• Tarefa do exercício 1: No texto sobre o eclipse solar, que sociedade é citada como exemplo de bizarrias e excentricidades?
• Tarefa do exercício 2: Dê seguimento ao texto sobre o eclipse solar, escrevendo o trecho que viria logo depois da última frase apresentada.

Na última segunda-feira, 21, o mundo assistiu a uma ocorrência rara que encantou e encanta crianças e adultos, leigos, amadores e amantes das ciências astronômicas e, claro, mobilizou milhares de cientistas com seus sofisticados equipamentos em busca do melhor ponto de observação. Você sabe, estou falando do eclipse solar, total em algumas regiões do globo e parcial em outras. Para muitos, porém, em pleno século 21 estes feitos significam algo mais "misterioso", ou servem para dar voz a bizarrias e excentricidades como, por exemplo, a Sociedade da Terra Plana (Flat Earth Society).

• Trecho de dados:
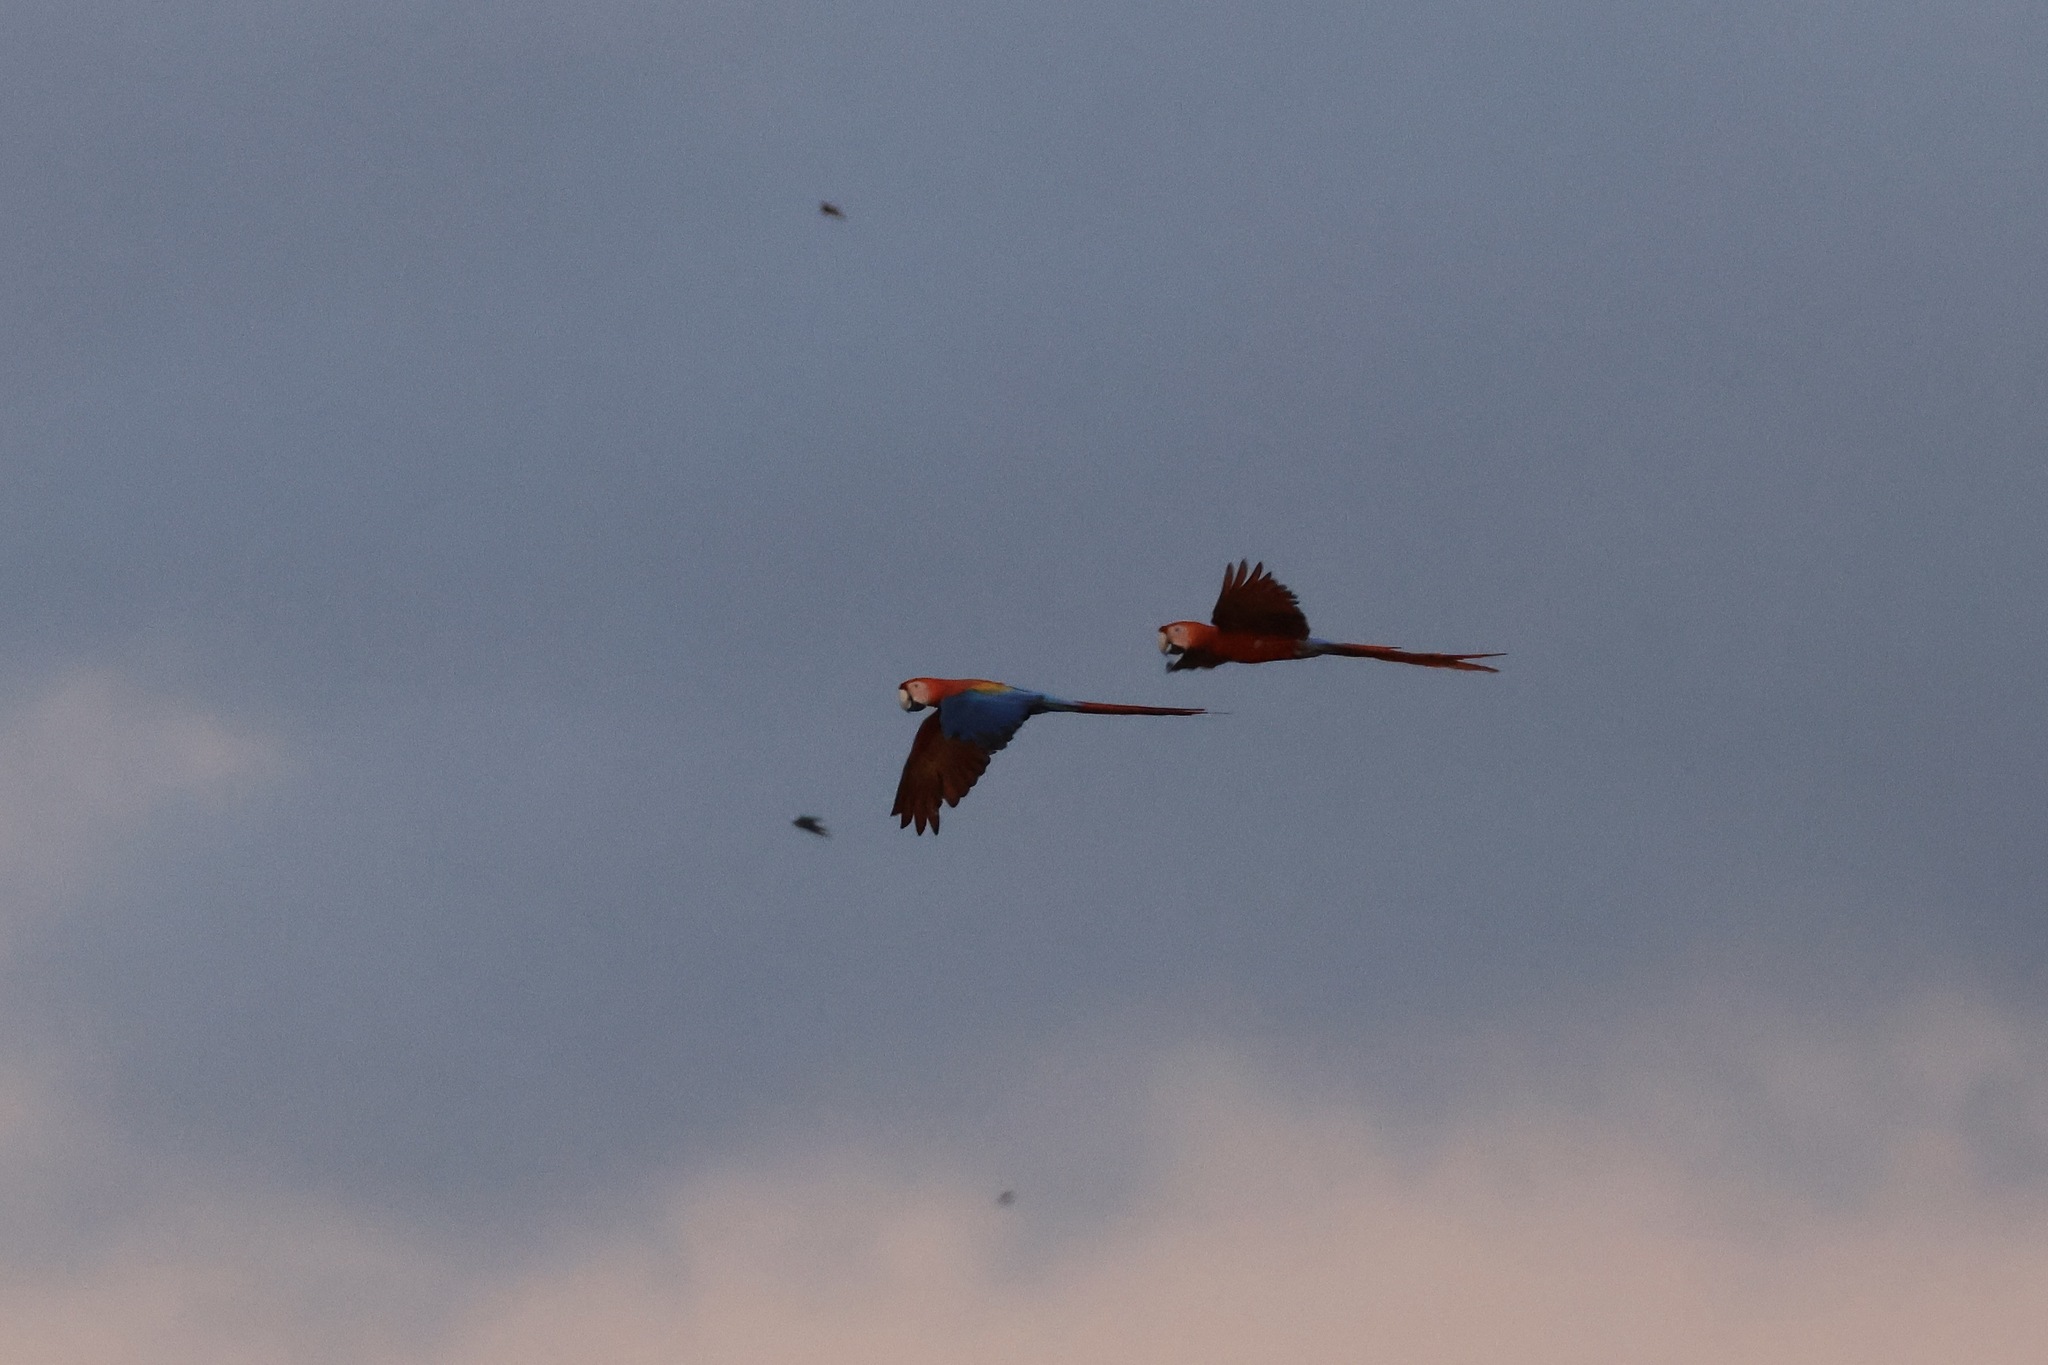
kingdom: Animalia
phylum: Chordata
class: Aves
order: Psittaciformes
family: Psittacidae
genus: Ara
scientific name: Ara macao
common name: Scarlet macaw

• Resultado final 1: A Sociedade da Terra Plana (Flat Earth Society).

• Resultado final 2:
Esse fenômeno atravessa milênios, desde quando os primitivos o presenciavam com mais temor que fascinação e que, de alguma forma, marcou a história, a cultura, a política, a mitologia de muitas sociedades até os dias atuais: Nos países nórdicos, na China, África, Inglaterra, Vietnã, Coréia, as tradições orais e as cerimônias em datas específicas celebram a importância que os eclipses - mas não só - tinham e têm para esses povos. Mas há outros elementos ainda mais fortes que perpassam os grandes eventos celestes, os "sinais do céu" - as crendices, lendas e superstições, pressagiando as piores desgraças para a humanidade, ou o fim dela própria e do mundo: guerras, epidemias, pestes, mortandade, cataclismos, extinção da fauna e da flora, calamidades sem fim... E tem mais, você achou que a ufologia ficaria de fora desse festim cósmico?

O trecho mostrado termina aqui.